Editor’s note: This post was written by Shawn O’Hara and originally published on Vancity Buzz in 2015.
George Frederick knew he wanted to serve his country from a young age. A very young age.
In 1942, at the age of 16, Frederick and three of his friends took a trip to a Royal Canadian Navy recruiting centre and tried to enlist.
“Of the four of us, two of us were too young, one failed a medical and tried to join the Navy, and the fourth one didn’t pass the IQ,” Frederick told Daily Hive. “The funny thing about the IQ is, he’s a brilliant guy, but in any event he failed it. And I’m not sure he didn’t do it on purpose. He later went into the American Navy, that [tests IQ] the same way as the others.”

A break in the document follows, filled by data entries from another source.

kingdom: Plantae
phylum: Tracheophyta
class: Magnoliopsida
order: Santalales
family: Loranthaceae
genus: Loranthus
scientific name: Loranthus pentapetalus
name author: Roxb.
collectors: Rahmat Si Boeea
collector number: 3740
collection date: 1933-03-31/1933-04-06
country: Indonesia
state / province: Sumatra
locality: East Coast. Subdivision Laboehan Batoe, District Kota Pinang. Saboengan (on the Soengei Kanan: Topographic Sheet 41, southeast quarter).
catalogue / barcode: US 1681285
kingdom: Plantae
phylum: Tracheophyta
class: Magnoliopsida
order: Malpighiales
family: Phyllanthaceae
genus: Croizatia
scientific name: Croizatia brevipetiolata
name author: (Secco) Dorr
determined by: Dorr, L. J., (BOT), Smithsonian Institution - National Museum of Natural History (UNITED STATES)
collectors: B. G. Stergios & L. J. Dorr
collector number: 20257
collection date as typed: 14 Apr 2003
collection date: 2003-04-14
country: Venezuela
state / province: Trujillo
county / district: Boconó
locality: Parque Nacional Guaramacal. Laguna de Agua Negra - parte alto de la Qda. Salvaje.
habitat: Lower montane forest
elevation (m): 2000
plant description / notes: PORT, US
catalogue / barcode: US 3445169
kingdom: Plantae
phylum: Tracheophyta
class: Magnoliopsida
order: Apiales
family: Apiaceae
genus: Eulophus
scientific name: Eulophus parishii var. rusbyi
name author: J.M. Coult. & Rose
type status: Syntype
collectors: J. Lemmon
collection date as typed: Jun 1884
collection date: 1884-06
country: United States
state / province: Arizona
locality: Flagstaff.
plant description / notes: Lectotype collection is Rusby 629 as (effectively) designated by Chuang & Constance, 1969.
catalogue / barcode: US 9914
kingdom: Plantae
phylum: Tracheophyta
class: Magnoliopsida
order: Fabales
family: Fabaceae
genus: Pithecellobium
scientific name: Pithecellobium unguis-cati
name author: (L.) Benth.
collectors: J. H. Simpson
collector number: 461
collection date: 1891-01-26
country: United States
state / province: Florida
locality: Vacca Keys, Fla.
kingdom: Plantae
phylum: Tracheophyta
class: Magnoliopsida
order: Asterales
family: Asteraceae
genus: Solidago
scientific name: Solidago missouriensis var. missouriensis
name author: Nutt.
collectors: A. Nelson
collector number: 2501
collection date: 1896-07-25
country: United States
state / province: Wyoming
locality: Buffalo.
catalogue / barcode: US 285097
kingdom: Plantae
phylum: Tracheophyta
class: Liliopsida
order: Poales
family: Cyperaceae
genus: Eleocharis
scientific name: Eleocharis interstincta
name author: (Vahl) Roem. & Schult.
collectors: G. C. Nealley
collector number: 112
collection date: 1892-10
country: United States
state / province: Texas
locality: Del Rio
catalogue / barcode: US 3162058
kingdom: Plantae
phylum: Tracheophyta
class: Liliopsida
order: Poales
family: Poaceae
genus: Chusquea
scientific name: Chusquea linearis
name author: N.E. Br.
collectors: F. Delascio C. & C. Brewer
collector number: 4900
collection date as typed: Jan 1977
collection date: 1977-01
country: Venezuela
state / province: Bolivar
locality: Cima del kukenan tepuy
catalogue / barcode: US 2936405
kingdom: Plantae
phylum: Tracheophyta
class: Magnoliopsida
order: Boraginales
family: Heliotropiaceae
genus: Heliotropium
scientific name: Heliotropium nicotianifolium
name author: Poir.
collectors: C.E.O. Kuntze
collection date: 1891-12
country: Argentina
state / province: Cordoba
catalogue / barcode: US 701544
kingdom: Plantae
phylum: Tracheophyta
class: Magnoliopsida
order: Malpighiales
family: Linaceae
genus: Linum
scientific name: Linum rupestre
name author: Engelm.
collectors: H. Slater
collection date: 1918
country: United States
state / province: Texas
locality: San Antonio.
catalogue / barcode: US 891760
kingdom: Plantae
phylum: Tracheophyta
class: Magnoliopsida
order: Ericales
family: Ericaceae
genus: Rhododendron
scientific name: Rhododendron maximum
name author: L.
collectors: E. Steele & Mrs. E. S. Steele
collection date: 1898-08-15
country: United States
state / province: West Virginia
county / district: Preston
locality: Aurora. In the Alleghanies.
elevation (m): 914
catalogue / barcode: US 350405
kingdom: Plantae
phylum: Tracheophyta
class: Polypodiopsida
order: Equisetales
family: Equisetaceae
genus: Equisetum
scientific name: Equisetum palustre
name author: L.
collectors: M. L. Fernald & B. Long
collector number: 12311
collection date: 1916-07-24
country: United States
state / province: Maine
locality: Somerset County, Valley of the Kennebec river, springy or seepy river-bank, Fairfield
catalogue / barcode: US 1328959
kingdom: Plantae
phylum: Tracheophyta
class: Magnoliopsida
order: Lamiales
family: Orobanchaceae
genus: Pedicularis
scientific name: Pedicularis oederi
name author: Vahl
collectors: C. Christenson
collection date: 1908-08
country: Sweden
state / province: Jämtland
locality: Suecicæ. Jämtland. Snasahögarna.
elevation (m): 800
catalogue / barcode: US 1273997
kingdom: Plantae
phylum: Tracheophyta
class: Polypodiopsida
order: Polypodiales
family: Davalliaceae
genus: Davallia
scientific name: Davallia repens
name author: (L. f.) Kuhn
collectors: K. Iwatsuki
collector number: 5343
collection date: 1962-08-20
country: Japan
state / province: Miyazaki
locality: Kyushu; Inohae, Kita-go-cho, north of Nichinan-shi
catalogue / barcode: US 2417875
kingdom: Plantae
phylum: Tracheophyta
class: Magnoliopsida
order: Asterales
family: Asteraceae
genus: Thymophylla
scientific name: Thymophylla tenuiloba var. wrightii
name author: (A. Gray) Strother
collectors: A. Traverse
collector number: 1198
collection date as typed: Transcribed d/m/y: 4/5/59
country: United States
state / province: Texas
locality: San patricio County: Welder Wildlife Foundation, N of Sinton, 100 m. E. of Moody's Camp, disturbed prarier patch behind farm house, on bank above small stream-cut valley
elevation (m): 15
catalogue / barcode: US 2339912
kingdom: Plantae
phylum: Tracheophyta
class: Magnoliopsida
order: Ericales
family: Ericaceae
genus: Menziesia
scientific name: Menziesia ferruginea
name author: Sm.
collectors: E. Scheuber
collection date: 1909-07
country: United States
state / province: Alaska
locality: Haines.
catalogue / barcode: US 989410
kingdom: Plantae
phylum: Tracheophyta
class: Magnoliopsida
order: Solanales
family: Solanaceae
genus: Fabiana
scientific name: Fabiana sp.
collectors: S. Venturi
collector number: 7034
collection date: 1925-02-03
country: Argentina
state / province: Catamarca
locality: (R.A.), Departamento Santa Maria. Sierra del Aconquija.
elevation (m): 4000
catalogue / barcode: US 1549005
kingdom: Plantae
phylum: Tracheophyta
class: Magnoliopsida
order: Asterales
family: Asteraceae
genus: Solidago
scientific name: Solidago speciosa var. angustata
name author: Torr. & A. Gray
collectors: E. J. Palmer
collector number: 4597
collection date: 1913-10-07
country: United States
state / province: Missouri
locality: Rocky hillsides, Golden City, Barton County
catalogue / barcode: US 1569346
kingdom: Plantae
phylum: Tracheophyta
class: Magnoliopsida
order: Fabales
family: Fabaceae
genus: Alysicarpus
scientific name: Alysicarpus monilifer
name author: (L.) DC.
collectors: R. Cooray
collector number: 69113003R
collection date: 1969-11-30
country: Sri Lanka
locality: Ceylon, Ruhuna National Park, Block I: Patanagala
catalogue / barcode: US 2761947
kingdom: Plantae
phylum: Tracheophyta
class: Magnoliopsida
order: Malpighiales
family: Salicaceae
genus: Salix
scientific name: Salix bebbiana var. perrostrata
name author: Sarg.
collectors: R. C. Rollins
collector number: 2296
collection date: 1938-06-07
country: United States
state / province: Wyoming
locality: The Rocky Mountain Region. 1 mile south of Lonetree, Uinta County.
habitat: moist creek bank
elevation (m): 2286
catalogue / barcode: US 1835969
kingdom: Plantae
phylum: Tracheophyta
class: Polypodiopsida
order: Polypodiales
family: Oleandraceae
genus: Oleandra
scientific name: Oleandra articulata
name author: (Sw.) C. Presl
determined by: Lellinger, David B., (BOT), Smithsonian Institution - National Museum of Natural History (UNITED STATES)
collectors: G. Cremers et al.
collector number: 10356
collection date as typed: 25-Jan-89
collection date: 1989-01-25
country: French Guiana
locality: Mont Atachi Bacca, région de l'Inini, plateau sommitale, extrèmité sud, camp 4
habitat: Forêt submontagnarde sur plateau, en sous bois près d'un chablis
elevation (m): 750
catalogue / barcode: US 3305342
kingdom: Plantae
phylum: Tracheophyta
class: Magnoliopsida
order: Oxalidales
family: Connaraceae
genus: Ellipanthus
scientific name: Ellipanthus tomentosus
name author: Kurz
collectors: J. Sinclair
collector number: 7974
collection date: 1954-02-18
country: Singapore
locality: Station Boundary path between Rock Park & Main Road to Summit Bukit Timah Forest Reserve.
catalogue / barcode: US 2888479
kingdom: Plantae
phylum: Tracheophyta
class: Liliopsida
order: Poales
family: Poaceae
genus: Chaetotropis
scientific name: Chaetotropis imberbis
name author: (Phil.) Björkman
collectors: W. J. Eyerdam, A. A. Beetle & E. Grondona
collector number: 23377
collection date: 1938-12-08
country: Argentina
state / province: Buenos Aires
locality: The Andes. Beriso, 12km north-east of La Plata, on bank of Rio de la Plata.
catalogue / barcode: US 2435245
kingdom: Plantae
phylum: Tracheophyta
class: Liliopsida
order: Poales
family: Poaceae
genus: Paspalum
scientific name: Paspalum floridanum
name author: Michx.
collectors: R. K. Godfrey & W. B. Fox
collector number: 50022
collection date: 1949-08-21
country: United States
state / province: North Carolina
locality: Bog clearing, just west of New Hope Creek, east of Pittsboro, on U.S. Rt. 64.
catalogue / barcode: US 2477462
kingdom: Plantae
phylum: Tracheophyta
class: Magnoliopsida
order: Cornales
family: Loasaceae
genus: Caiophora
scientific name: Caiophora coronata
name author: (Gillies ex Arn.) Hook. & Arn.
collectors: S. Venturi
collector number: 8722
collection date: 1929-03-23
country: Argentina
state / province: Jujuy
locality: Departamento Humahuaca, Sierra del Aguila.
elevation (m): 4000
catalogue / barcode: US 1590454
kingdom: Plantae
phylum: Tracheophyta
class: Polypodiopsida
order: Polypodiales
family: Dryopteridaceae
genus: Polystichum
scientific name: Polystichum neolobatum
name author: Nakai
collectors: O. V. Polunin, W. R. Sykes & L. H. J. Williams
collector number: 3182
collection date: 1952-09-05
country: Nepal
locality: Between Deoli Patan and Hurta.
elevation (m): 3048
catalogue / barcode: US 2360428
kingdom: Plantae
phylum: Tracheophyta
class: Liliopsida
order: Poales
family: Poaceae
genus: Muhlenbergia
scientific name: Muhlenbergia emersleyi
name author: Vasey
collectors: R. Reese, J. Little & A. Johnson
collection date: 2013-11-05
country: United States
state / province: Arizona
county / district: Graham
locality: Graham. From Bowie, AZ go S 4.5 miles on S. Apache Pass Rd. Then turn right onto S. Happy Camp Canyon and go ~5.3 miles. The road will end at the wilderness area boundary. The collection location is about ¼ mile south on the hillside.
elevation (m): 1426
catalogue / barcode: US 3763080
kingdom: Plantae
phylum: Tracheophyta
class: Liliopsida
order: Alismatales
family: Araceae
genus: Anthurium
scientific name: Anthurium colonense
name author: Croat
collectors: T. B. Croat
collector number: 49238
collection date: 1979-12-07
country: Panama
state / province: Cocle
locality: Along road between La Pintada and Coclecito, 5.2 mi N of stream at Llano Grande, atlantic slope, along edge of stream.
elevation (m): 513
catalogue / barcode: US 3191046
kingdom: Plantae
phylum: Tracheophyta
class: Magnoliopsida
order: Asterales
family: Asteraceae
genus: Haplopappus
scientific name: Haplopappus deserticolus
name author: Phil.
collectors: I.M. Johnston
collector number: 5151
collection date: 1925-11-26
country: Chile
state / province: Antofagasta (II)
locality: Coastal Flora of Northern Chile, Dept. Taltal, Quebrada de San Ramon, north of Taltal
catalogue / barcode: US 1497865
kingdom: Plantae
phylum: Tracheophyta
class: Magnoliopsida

Despite being too young, that didn’t stop Frederick from trying to change his date of birth on the enlistment form.
“We were 16, and the Bristol kit at the time was letter-sized, and I tried to change it and I got caught.”
Why try and change your age to serve? For Frederick, the reasons were pretty simple.
“Just to be part of it, that was the main reason,” he says. “Of the four of us, we all wanted to join. As a matter of fact, two of three of us prior to that had already been in the militia, the artillery. We were 15 then.”
After being turned away from the Royal Canadian Navy, on the way home to Fort Francis, Ontario from the recruitment centre in Winnipeg, Frederick and a friend found an alternative.
“We were walking down the street, and there was a [Canadian] Merchant Navy recruiting office handled by the Navy League of Canada,” he says. “And we didn’t have train fare home. So we went in there, just to see if we could get in, ‘Yes, we could.’ So we filled out the application, they paid our train fare home, and gave us enough money that we could have supper before we left.”
Almost two years later, Frederick went to sea. As part of the Merchant Navy, he traveled the world. Across the North Atlantic, to North Africa, Sicily, Italy, and the Mediterranean, the vessels he served on delivered supplies, vehicles, and munitions for the war effort. Despite being outside the line of direct fire, transporting vehicles and explosive materials had risks of its own.
“We had all sorts of war supplies,” he says. “We had an awful lot of bombs. In the convoy they put us in the centre. I listened to the old-timers then, and if they said if we got hit, we might take out two or three others. So they protect you.”
While Frederick says he didn’t see much direct action in his time at sea, it was a visit to a friend on the front lines in Italy that would see him perilously close to death. He traveled with a friend to the scene of open fighting near Rimini, Italy.
“We thought that a friend’s unit was up there, but they weren’t there, so we got there the night before and spent the night on the floor of a blown out building. That night a fellow came in with a Tommy gun and slept with us,” he says, laughing. What Frederick and his friend realized soon after that was just how close they were to the fighting, but it couldn’t snuff out their adventurous spirit and curiosity
“Spitfires were dive bombing the enemy. There was a burnt out tank with a couple dead guys outside – couple dead guys inside as well, actually – so we thought we’d go over in the open field,” he says. “We’d already talked to the Lieutenant in the dugout… so we went out to this burnt out tank, just to look at it, because it was hit pretty hard. One of those things that if you see it you want to look, because you’re curious.”
Picking up a broken mortar sight from the shattered tank as a keepsake, it was at that moment Frederick and his friend came under a surprise volley of German mortar fire.
“Us being Merchant Seamen, not trained Army who would have laid down, not us, we ran like scared rabbits,” he says. “After a few minutes it was all over, but I think we were the only Merchant Seamen [in World War 2] that were ever under mortar fire.”
Something he does recall from his time is the close nature of merchant work, and the bonds that it built between comrades.
“You’re a pretty close knit bunch on a merchant ship,” he says. “There are only 10 seamen. You work close together, and it isn’t a question of if you loved one another, for example, as buddies. You helped each other. I think we did that without even realizing.”
That charitable nature is something that would follow Frederick out of service. For the last 17 years he has worked with Legion Branch #118 in North Vancouver as Service Officer. With the tricky world of veterans benefits, Frederick has been able to help veterans like himself get the help they need later in life.
“The job of a Service officer is to look after the welfare of the veterans, the people who are – and I myself am one of them – a little bit shy about how to go about looking for help,” he says. “They can come to me, and if I don’t know the answer I know where to get the answer.”
“I’ve helped dozens. Dozens and dozens,” he says with a smile. “It’s an accomplishment.”